You may have seen dark, heart-shaped leaves cascading down a slope under conifer trees in the deep forest. Or perhaps you have spied a carpet of hearts peeking out of a snowy bank in the woods. I have discovered Wild Ginger in several spots throughout the Pacific Northwest, in every season.

Our native Western Wild Ginger (Asarum caudatum), is one of our most beautiful woodland ground covers. It is not a true ginger, like the tropical species in your cookies or stir-fry, but the leaves do have a subtle, spicy scent if brushed or crushed. The roots are also spicy and have long been eaten by Indigenous people. They are reported to have antifungal properties.

Ginger is shy, and you have to work to discover their unusual, beautiful flowers.
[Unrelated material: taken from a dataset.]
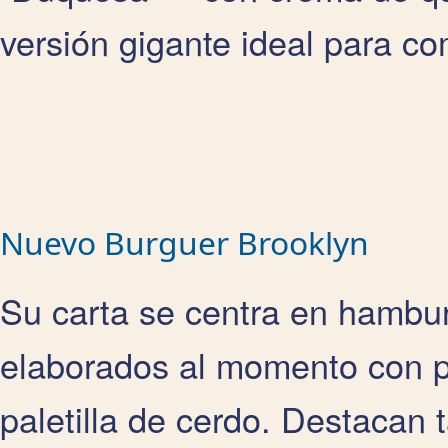
versión gigante ideal para co
Nuevo Burguer Brooklyn
Su carta se centra en hambur
elaborados al momento con p
paletilla de cerdo. Destacan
The purple-brown blooms are produced very low to the ground, and often they are partially buried in the soil or duff. These flowers have no petals but have three sepals with long mouse-like tails, and evolved to be pollinated by flies and beetles, so it makes sense to put the flowers where the pollinators are.

Our Wild Ginger is found from Montana to the Pacific Coast, from northern British Columbia to northern California, in moist, shady mixed-conifer forests up to 2,200’ or so in elevation. There is a particularly beautiful species called Marbled Ginger (Asarum marmoratum), whose leaves are marked with white. It is found only in the Siskiyou mountains in southwest Oregon and is quite a lovely sight to stumble upon. Wild Ginger has an environmentally-threatened southern cousin, the California Pipevine (Aristolechia californica), host to the beautiful Pipevine Swallowtail Butterfly.

Wild Ginger is a lovely way to cover a damp, shady space, and it spreads most readily by rhizomes, thick fleshy roots that pop up new plants where the roots wander, forming a dense mat. The plants also produce seeds from those secretive flowers, and they use ants to disperse them. Like Trilliums and Bleeding Hearts, the seeds bear a fatty appendage called an eliasome. The ants harvest the eliasomes and inadvertently take the seeds home to their colony with them. Once the fatty bits have been eaten, they disperse the seeds by “taking out the trash”, and a new Wild Ginger patch is born.

The plants are not difficult to find at native plant nurseries and plant sales. King Conservation District and others offer them through their annual native plant sale, as well.